The third spider jumped at me. I was able to dodge and it landed on the eastern wall. Spinning, I hit it square with an eldritch blast, turning it into little more than a smear on the wall. Meanwhile, Uri sliced up the rat that was closest to her and moved over to help Danny with the rest of our attackers, though many of the rats had already met their doom between the stone floor and the fighter’s warhammer. I kept picking off spiders and rats with bolts of power. Soon all the creatures had been destroyed and I searched for anything useful. I manged to find a handful of coins, a parchment with the number one written on one said, and a healing potion.
“Do you have a problem if I hold onto whatever we find for now?” I asked Danny.
“Not at all, since you have the means to carry a dragon’s hoard. Just don’t try to swindle me.”
“I promise,” I said.
Uri, who had taken the time to inspect the contraption further, spoke up. “Brother dearest? Did you notice this dial around the outside of the button?”
“Um, no.” I said sheepishly. Danny and I joined her. Sure enough, there was a dial with tick marks. As well as arrows pointing in each of the cardinal directions. The dial currently appeared to be set between two of these arrows. “There’s a shutter at the top of the dial,” I said. “Does it open if you press the button?” Uri pressed the button. Sure enough, the shutter opened showing a reading that seemed to be halfway between two numbers.

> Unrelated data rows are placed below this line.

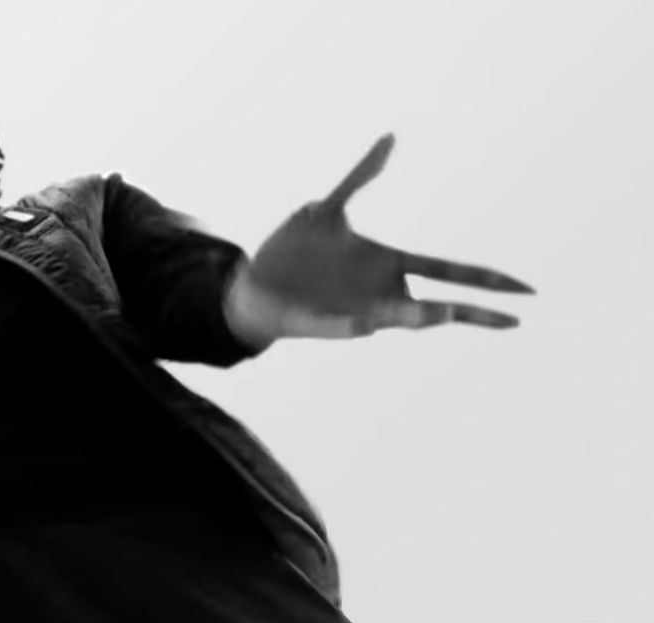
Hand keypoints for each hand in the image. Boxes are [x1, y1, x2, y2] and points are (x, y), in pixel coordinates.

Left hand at [244, 134, 534, 337]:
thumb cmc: (296, 251)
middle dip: (472, 312)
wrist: (254, 284)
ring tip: (443, 314)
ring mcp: (355, 312)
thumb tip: (391, 137)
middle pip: (437, 306)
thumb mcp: (328, 209)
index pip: (448, 271)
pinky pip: (340, 328)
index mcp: (389, 264)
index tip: (525, 289)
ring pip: (397, 321)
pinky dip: (350, 327)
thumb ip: (360, 176)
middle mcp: (381, 293)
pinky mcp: (322, 325)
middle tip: (512, 320)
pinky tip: (365, 326)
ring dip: (418, 319)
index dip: (486, 279)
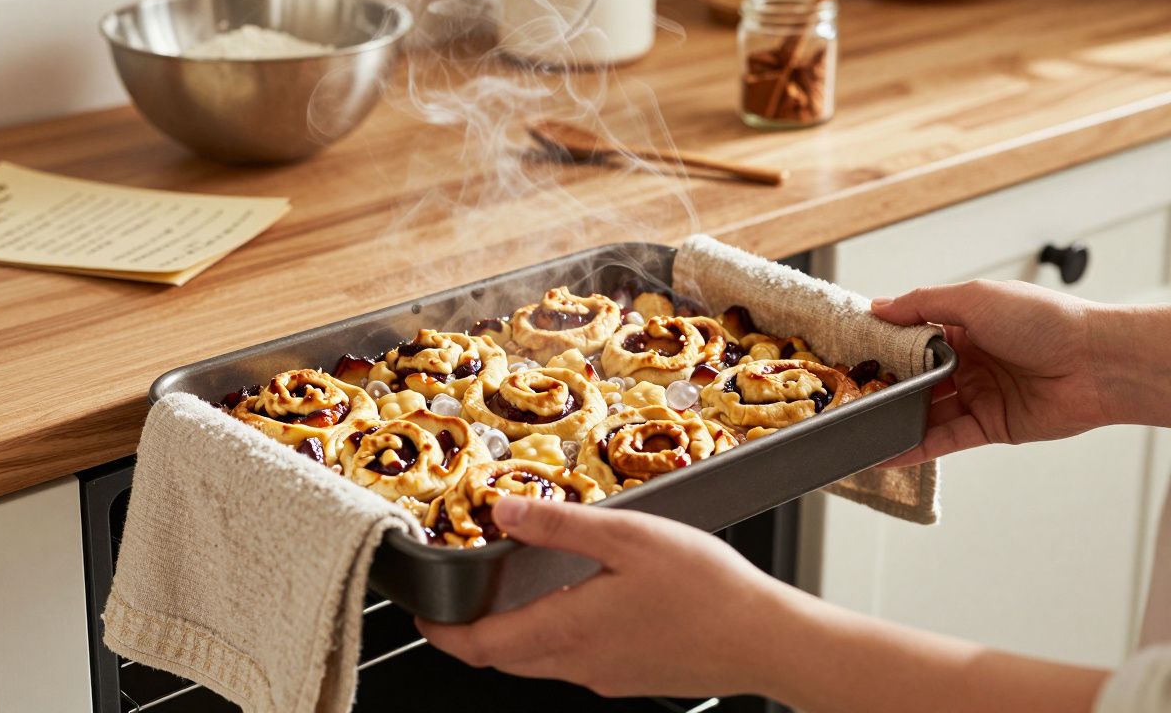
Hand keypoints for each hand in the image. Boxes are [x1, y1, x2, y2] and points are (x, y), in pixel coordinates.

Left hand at [416, 497, 796, 697]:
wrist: (767, 640)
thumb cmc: (709, 590)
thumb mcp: (628, 536)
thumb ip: (560, 526)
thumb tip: (504, 512)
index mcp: (569, 630)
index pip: (480, 647)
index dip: (442, 633)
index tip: (424, 616)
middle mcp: (582, 664)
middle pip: (504, 660)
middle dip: (471, 636)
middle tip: (458, 605)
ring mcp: (608, 677)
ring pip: (539, 663)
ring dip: (513, 636)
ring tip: (510, 595)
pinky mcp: (633, 678)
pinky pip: (576, 663)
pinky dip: (554, 638)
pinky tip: (579, 605)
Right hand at [871, 279, 1117, 464]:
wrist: (1097, 363)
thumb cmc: (1046, 321)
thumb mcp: (976, 298)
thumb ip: (924, 303)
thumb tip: (878, 306)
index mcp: (966, 326)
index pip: (912, 337)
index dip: (883, 345)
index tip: (849, 353)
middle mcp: (970, 361)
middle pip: (914, 377)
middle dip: (884, 385)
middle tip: (847, 394)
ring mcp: (978, 395)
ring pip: (925, 410)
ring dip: (895, 419)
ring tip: (859, 426)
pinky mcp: (989, 427)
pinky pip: (944, 439)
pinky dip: (916, 447)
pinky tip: (887, 452)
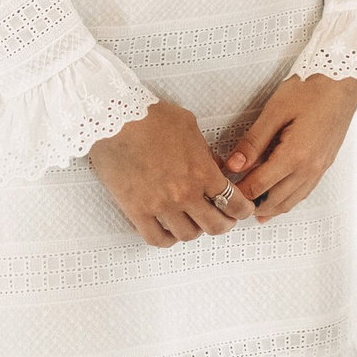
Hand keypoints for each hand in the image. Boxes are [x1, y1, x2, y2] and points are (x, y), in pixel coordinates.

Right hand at [88, 100, 249, 246]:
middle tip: (223, 219)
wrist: (113, 120)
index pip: (233, 202)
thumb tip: (214, 167)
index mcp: (202, 171)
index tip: (242, 209)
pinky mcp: (136, 211)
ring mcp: (160, 206)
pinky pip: (156, 239)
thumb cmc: (150, 117)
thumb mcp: (189, 126)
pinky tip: (169, 230)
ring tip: (193, 221)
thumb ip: (205, 152)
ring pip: (187, 235)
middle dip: (224, 224)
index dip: (242, 209)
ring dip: (195, 230)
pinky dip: (167, 239)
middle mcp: (184, 194)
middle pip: (214, 226)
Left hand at [225, 74, 356, 220]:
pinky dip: (288, 200)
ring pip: (291, 201)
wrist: (344, 80)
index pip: (259, 187)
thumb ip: (253, 142)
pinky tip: (278, 199)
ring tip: (252, 209)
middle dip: (252, 205)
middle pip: (275, 201)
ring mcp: (320, 168)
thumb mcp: (275, 111)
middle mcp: (309, 169)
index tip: (223, 190)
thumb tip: (233, 166)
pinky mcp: (325, 163)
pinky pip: (304, 192)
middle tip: (232, 202)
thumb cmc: (311, 88)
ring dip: (270, 208)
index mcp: (294, 156)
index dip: (238, 192)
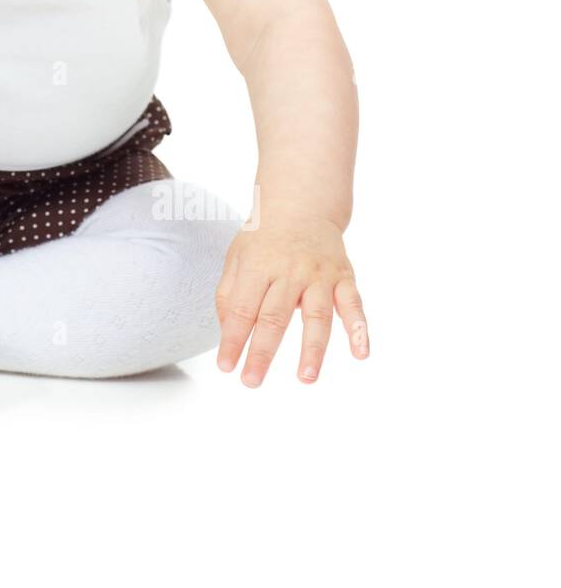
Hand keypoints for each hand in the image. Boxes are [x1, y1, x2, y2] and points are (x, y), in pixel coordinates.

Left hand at [214, 214, 368, 386]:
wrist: (301, 205)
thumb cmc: (263, 238)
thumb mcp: (236, 258)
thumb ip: (228, 294)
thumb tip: (227, 332)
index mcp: (258, 266)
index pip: (241, 309)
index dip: (233, 339)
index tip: (226, 366)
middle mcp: (289, 271)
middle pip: (274, 317)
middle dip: (262, 352)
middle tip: (252, 381)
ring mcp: (319, 275)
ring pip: (316, 316)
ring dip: (312, 350)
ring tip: (306, 378)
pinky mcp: (343, 278)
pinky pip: (353, 305)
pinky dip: (359, 329)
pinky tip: (361, 353)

Uri turned the dial clockwise so the arrow pointing north was selected. The numbers behind the shutter spun briefly, then counted up from one to four. Uri turned the dial clockwise again and the numbers repeated their performance, this time stopping at three. She turned the dial again. The numbers stopped at two. Turning the dial to the final position gave us a reading of one. “Well, that’s the number on the parchment I found, so let’s give it a try,” I said as I reached up for the lever on the left and pulled. Danny was about to pull the other lever when we heard the same fog horn and rumbling sounds.
This time when we turned, we found ourselves facing much larger rats. Fortunately there were only three of them and no spiders. Again we sliced, smashed, and blasted them until they were dead. It only took a few seconds and we were able find a few more coins for our effort. But we still didn’t know what to do with the contraption. We would have to think and possibly experiment a bit more.